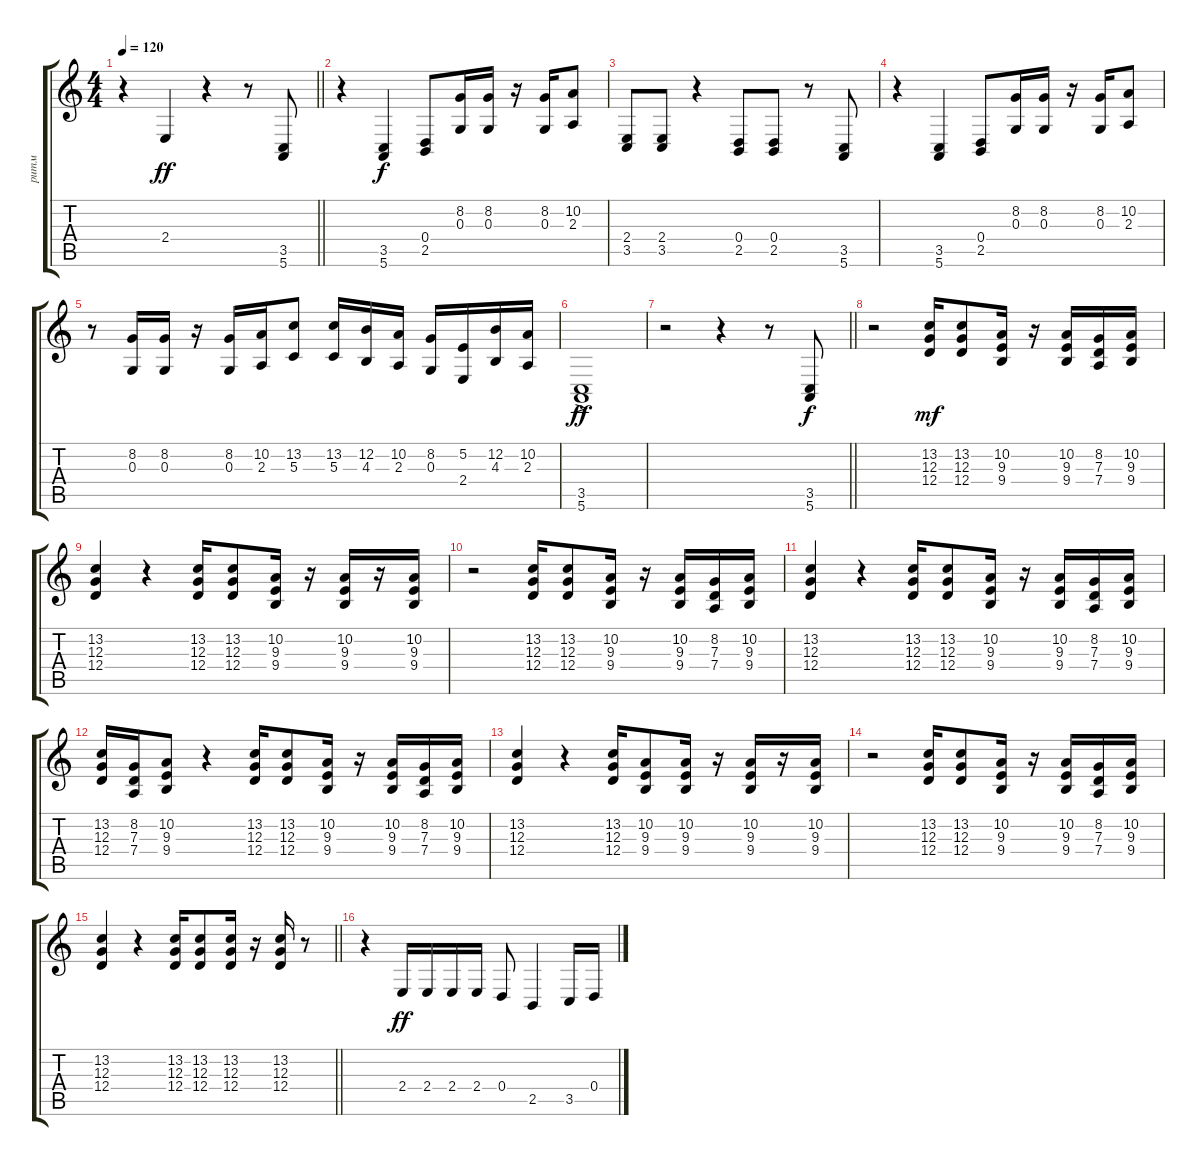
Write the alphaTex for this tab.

\track ("ритм" "ритм") {instrument acousticgrandpiano}
\staff {score tabs}
\tuning (Eb6 B3 G3 D3 A2 E2) {hide}
\ts (4 4)
\tempo 120
\clef g2
\barLineRight lightlight
\ks c
r.4{dy ff} 2.4.4 r.4 r.8 (3.5 5.6).8 |
r.4 (3.5 5.6).4{dy f} (0.4 2.5).8 (8.2 0.3).16 (8.2 0.3).16 r.16 (8.2 0.3).16 (10.2 2.3).8 |
(2.4 3.5).8 (2.4 3.5).8 r.4 (0.4 2.5).8 (0.4 2.5).8 r.8 (3.5 5.6).8 |
r.4 (3.5 5.6).4 (0.4 2.5).8 (8.2 0.3).16 (8.2 0.3).16 r.16 (8.2 0.3).16 (10.2 2.3).8 |
r.8 (8.2 0.3).16 (8.2 0.3).16 r.16 (8.2 0.3).16 (10.2 2.3).16 (13.2 5.3).8 (13.2 5.3).16 (12.2 4.3).16 (10.2 2.3).16 (8.2 0.3).16 (5.2 2.4).16 (12.2 4.3).16 (10.2 2.3).16 |
(3.5{ac} 5.6{ac}).1{dy ff} |
\barLineRight lightlight
r.2 r.4 r.8 (3.5 5.6).8{dy f} |
r.2 (13.2 12.3 12.4).16{dy mf} (13.2 12.3 12.4).8 (10.2 9.3 9.4).16 r.16 (10.2 9.3 9.4).16 (8.2 7.3 7.4).16 (10.2 9.3 9.4).16 |
(13.2 12.3 12.4).4 r.4 (13.2 12.3 12.4).16 (13.2 12.3 12.4).8 (10.2 9.3 9.4).16 r.16 (10.2 9.3 9.4).16 r.16 (10.2 9.3 9.4).16 |
r.2 (13.2 12.3 12.4).16 (13.2 12.3 12.4).8 (10.2 9.3 9.4).16 r.16 (10.2 9.3 9.4).16 (8.2 7.3 7.4).16 (10.2 9.3 9.4).16 |
(13.2 12.3 12.4).4 r.4 (13.2 12.3 12.4).16 (13.2 12.3 12.4).8 (10.2 9.3 9.4).16 r.16 (10.2 9.3 9.4).16 (8.2 7.3 7.4).16 (10.2 9.3 9.4).16 |
(13.2 12.3 12.4).16 (8.2 7.3 7.4).16 (10.2 9.3 9.4).8 r.4 (13.2 12.3 12.4).16 (13.2 12.3 12.4).8 (10.2 9.3 9.4).16 r.16 (10.2 9.3 9.4).16 (8.2 7.3 7.4).16 (10.2 9.3 9.4).16 |
(13.2 12.3 12.4).4 r.4 (13.2 12.3 12.4).16 (10.2 9.3 9.4).8 (10.2 9.3 9.4).16 r.16 (10.2 9.3 9.4).16 r.16 (10.2 9.3 9.4).16 |
r.2 (13.2 12.3 12.4).16 (13.2 12.3 12.4).8 (10.2 9.3 9.4).16 r.16 (10.2 9.3 9.4).16 (8.2 7.3 7.4).16 (10.2 9.3 9.4).16 |
\barLineRight lightlight
(13.2 12.3 12.4).4 r.4 (13.2 12.3 12.4).16 (13.2 12.3 12.4).8 (13.2 12.3 12.4).16 r.16 (13.2 12.3 12.4).16 r.8 |
r.4 2.4.16{dy ff} 2.4.16 2.4.16 2.4.16 0.4.8 2.5.4 3.5.16 0.4.16
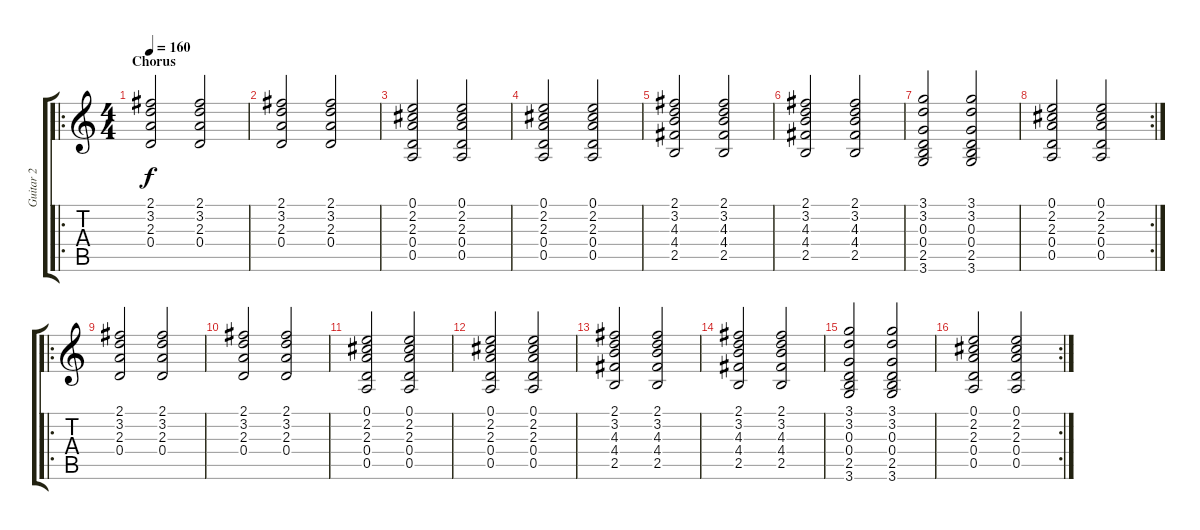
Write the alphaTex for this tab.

\track ("Guitar 2" "Guitar 2") {instrument acousticguitarnylon}
\staff {score tabs}
\tuning (E4 B3 G3 D3 A2 E2) {hide}
\ro
\ts (4 4)
\section ("" "Chorus")
\tempo 160
\clef g2
\ks c
(2.1 3.2 2.3 0.4).2{dy f} (2.1 3.2 2.3 0.4).2 |
(2.1 3.2 2.3 0.4).2 (2.1 3.2 2.3 0.4).2 |
(0.1 2.2 2.3 0.4 0.5).2 (0.1 2.2 2.3 0.4 0.5).2 |
(0.1 2.2 2.3 0.4 0.5).2 (0.1 2.2 2.3 0.4 0.5).2 |
(2.1 3.2 4.3 4.4 2.5).2 (2.1 3.2 4.3 4.4 2.5).2 |
(2.1 3.2 4.3 4.4 2.5).2 (2.1 3.2 4.3 4.4 2.5).2 |
(3.1 3.2 0.3 0.4 2.5 3.6).2 (3.1 3.2 0.3 0.4 2.5 3.6).2 |
\rc 2
(0.1 2.2 2.3 0.4 0.5).2 (0.1 2.2 2.3 0.4 0.5).2 |
\ro
(2.1 3.2 2.3 0.4).2 (2.1 3.2 2.3 0.4).2 |
(2.1 3.2 2.3 0.4).2 (2.1 3.2 2.3 0.4).2 |
(0.1 2.2 2.3 0.4 0.5).2 (0.1 2.2 2.3 0.4 0.5).2 |
(0.1 2.2 2.3 0.4 0.5).2 (0.1 2.2 2.3 0.4 0.5).2 |
(2.1 3.2 4.3 4.4 2.5).2 (2.1 3.2 4.3 4.4 2.5).2 |
(2.1 3.2 4.3 4.4 2.5).2 (2.1 3.2 4.3 4.4 2.5).2 |
(3.1 3.2 0.3 0.4 2.5 3.6).2 (3.1 3.2 0.3 0.4 2.5 3.6).2 |
\rc 2
(0.1 2.2 2.3 0.4 0.5).2 (0.1 2.2 2.3 0.4 0.5).2
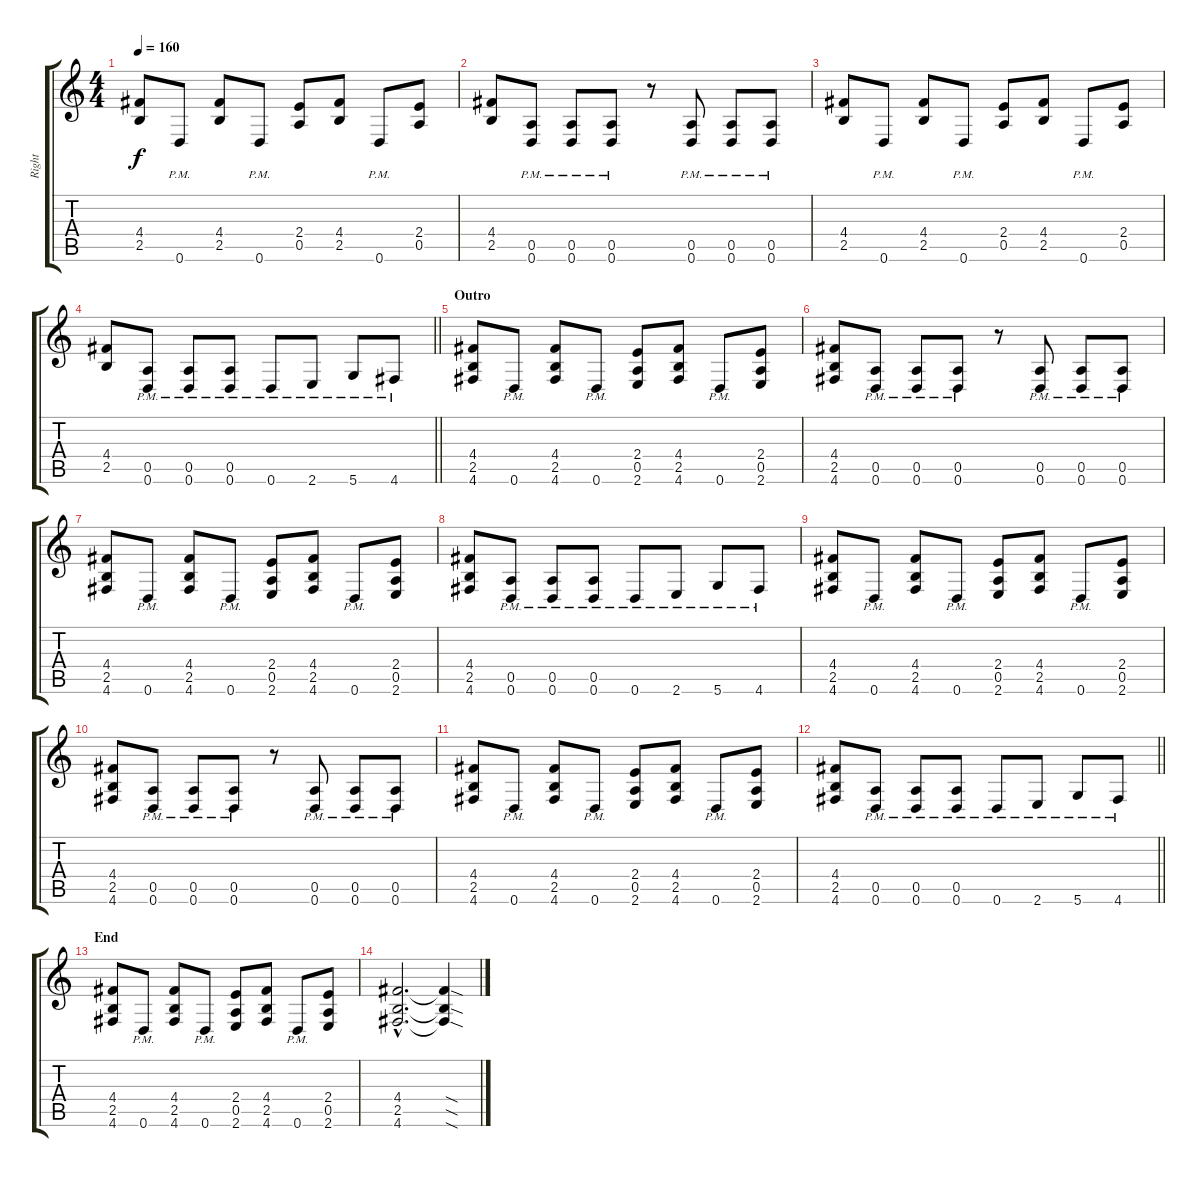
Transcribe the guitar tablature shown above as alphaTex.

\track ("Right" "Right") {instrument distortionguitar}
\staff {score tabs}
\tuning (E4 B3 G3 D3 A2 D2) {hide}
\ts (4 4)
\tempo 160
\clef g2
\ks c
(4.4 2.5).8{dy f} 0.6{pm}.8 (4.4 2.5).8 0.6{pm}.8 (2.4 0.5).8 (4.4 2.5).8 0.6{pm}.8 (2.4 0.5).8 |
(4.4 2.5).8 (0.5{pm} 0.6{pm}).8 (0.5{pm} 0.6{pm}).8 (0.5{pm} 0.6{pm}).8 r.8 (0.5{pm} 0.6{pm}).8 (0.5{pm} 0.6{pm}).8 (0.5{pm} 0.6{pm}).8 |
(4.4 2.5).8 0.6{pm}.8 (4.4 2.5).8 0.6{pm}.8 (2.4 0.5).8 (4.4 2.5).8 0.6{pm}.8 (2.4 0.5).8 |
\barLineRight lightlight
(4.4 2.5).8 (0.5{pm} 0.6{pm}).8 (0.5{pm} 0.6{pm}).8 (0.5{pm} 0.6{pm}).8 0.6{pm}.8 2.6{pm}.8 5.6{pm}.8 4.6{pm}.8 |
\section ("" "Outro")
(4.4 2.5 4.6).8 0.6{pm}.8 (4.4 2.5 4.6).8 0.6{pm}.8 (2.4 0.5 2.6).8 (4.4 2.5 4.6).8 0.6{pm}.8 (2.4 0.5 2.6).8 |
(4.4 2.5 4.6).8 (0.5{pm} 0.6{pm}).8 (0.5{pm} 0.6{pm}).8 (0.5{pm} 0.6{pm}).8 r.8 (0.5{pm} 0.6{pm}).8 (0.5{pm} 0.6{pm}).8 (0.5{pm} 0.6{pm}).8 |
(4.4 2.5 4.6).8 0.6{pm}.8 (4.4 2.5 4.6).8 0.6{pm}.8 (2.4 0.5 2.6).8 (4.4 2.5 4.6).8 0.6{pm}.8 (2.4 0.5 2.6).8 |
(4.4 2.5 4.6).8 (0.5{pm} 0.6{pm}).8 (0.5{pm} 0.6{pm}).8 (0.5{pm} 0.6{pm}).8 0.6{pm}.8 2.6{pm}.8 5.6{pm}.8 4.6{pm}.8 |
(4.4 2.5 4.6).8 0.6{pm}.8 (4.4 2.5 4.6).8 0.6{pm}.8 (2.4 0.5 2.6).8 (4.4 2.5 4.6).8 0.6{pm}.8 (2.4 0.5 2.6).8 |
(4.4 2.5 4.6).8 (0.5{pm} 0.6{pm}).8 (0.5{pm} 0.6{pm}).8 (0.5{pm} 0.6{pm}).8 r.8 (0.5{pm} 0.6{pm}).8 (0.5{pm} 0.6{pm}).8 (0.5{pm} 0.6{pm}).8 |
(4.4 2.5 4.6).8 0.6{pm}.8 (4.4 2.5 4.6).8 0.6{pm}.8 (2.4 0.5 2.6).8 (4.4 2.5 4.6).8 0.6{pm}.8 (2.4 0.5 2.6).8 |
\barLineRight lightlight
(4.4 2.5 4.6).8 (0.5{pm} 0.6{pm}).8 (0.5{pm} 0.6{pm}).8 (0.5{pm} 0.6{pm}).8 0.6{pm}.8 2.6{pm}.8 5.6{pm}.8 4.6{pm}.8 |
\section ("" "End")
(4.4 2.5 4.6).8 0.6{pm}.8 (4.4 2.5 4.6).8 0.6{pm}.8 (2.4 0.5 2.6).8 (4.4 2.5 4.6).8 0.6{pm}.8 (2.4 0.5 2.6).8 |
(4.4{hac} 2.5{hac} 4.6{hac}).2{d} (4.4{sod t} 2.5{sod t} 4.6{sod t}).4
┄┄┄┄┄┄┄┄┄┄
Which lines in the entries above contain the word "instrument", with case counting? Identify each one and copy it in full.

\track ("ритм" "ритм") {instrument acousticgrandpiano}
\track ("Guitar 2" "Guitar 2") {instrument acousticguitarnylon}
\track ("Right" "Right") {instrument distortionguitar}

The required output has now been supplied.